Самое смешное: когда я услышала это – детектив приехал ко мне домой, чтобы сообщить, что они прекращают расследование, – я заплакала, зарыдала, умоляя его не делать этого. Я понимала: они считали Роджера погибшим. Детектив успокаивал меня, как мог. Он похлопывал меня по плечу, уверяя, что это еще не конец. Он уверял, что Роджер просто решил отдохнуть, вот и все. И он, несомненно, очень скоро свяжется со мной. Я отказывалась успокаиваться. Я все плакала, и плакала, и плакала, а потом плакала снова. «Не могу поверить, что его больше нет», – всхлипывала я.
Но я не разыгрывала представление.

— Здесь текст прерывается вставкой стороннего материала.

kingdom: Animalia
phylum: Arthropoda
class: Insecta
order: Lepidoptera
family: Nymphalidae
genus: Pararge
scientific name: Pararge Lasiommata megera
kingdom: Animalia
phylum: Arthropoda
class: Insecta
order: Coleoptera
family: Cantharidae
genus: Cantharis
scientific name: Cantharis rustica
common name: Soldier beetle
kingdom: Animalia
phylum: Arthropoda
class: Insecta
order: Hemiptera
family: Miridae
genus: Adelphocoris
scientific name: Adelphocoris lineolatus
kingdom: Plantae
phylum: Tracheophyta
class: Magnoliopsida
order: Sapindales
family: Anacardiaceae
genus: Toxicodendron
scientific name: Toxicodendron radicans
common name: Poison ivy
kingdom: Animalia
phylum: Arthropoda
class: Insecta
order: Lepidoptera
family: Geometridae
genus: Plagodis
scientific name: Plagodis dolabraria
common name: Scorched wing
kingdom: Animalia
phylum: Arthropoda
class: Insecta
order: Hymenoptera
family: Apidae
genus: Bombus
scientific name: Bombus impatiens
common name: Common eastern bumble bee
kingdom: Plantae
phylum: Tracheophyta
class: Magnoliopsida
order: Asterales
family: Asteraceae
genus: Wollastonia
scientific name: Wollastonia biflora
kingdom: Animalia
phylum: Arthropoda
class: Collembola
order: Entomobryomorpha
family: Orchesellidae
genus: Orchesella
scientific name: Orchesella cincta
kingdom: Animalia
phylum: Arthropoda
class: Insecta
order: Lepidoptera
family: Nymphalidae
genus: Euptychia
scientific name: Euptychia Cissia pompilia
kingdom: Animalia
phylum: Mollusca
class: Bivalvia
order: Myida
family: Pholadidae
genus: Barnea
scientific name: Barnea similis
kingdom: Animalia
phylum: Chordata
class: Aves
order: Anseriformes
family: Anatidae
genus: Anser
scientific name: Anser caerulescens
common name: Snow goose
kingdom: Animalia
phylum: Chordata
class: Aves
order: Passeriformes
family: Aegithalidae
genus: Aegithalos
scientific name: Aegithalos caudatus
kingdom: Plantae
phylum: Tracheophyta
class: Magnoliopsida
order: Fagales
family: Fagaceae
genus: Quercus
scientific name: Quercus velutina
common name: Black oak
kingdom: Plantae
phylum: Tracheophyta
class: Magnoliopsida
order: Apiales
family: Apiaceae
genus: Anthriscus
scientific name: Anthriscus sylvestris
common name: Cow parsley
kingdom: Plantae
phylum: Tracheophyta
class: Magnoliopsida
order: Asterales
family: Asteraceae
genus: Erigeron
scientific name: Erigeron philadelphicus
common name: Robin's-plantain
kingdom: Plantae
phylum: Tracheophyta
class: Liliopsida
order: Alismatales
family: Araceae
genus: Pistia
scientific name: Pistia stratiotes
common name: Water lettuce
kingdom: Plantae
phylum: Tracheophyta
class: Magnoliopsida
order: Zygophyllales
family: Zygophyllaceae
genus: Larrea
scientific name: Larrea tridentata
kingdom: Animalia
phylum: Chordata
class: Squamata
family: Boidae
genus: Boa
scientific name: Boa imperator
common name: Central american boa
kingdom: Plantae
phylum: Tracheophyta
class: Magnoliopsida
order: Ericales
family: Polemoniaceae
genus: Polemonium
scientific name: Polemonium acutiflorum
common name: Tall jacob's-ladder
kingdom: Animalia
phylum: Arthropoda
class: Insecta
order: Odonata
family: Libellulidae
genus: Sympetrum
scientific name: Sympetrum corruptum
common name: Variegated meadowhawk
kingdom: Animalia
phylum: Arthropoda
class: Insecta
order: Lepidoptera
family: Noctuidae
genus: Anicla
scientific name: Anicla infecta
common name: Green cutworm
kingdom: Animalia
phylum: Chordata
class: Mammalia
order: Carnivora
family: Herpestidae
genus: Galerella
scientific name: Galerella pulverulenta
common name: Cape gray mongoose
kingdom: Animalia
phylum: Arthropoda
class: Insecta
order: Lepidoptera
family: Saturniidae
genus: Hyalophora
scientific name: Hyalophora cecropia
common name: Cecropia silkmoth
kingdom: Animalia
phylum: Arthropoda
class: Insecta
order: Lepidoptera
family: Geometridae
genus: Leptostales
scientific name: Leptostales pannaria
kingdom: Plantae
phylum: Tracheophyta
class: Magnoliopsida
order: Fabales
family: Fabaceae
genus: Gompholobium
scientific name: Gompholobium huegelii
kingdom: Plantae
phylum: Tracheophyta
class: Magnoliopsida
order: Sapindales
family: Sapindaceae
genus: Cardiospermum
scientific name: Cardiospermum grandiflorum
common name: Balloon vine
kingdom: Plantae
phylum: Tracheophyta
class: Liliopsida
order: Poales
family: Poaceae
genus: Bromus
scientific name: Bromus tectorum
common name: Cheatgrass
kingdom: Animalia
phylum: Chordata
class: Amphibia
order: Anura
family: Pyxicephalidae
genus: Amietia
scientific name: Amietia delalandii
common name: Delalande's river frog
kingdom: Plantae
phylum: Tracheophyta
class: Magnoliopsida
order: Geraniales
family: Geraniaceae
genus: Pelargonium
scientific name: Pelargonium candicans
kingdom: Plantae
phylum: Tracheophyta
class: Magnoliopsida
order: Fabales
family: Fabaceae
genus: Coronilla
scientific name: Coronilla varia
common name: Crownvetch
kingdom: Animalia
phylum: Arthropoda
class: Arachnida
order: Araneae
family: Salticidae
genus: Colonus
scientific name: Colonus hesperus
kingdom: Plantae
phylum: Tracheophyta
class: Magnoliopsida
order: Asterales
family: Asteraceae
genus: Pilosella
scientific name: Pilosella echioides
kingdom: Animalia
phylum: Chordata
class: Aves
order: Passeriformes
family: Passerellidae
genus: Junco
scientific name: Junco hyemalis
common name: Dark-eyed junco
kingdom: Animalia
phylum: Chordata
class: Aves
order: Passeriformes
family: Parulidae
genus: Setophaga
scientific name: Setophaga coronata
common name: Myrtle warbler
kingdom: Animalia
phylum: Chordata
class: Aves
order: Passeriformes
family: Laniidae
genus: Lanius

Я на самом деле не могла поверить, что Роджер больше не вернется. Или… Не то чтобы не верила. Скорее, я не хотела это принимать. Знаю, знаю. Ты наверняка сидишь и думаешь: «Ты ведь собственноручно отправила его к Теду. Ради всего святого, ты угрожала выцарапать ему глаза. На какой исход ты надеялась?» Совершенно верно: я знала, что все так и будет, и знала, что другого пути не было. Я перепробовала все возможные варианты. Умом я понимала, что сделала, что мне пришлось сделать. И могла себя оправдать. Проблема была в том, что я не могла этого принять. Неделями, прошедшими после визита детектива, пока лето угасало, уступая место осени, а осень сметало чередой зимних буранов, которые обрушиваются на город каждый год, когда каждые выходные новый буран несется по побережью и извергает на нас очередные сантиметры снега, я готовилась пойти в полицейский участок и сдаться. Я бы не смогла сознаться в содеянном, но мне казалось, что если я придумаю правдоподобную историю, то ее будет достаточно.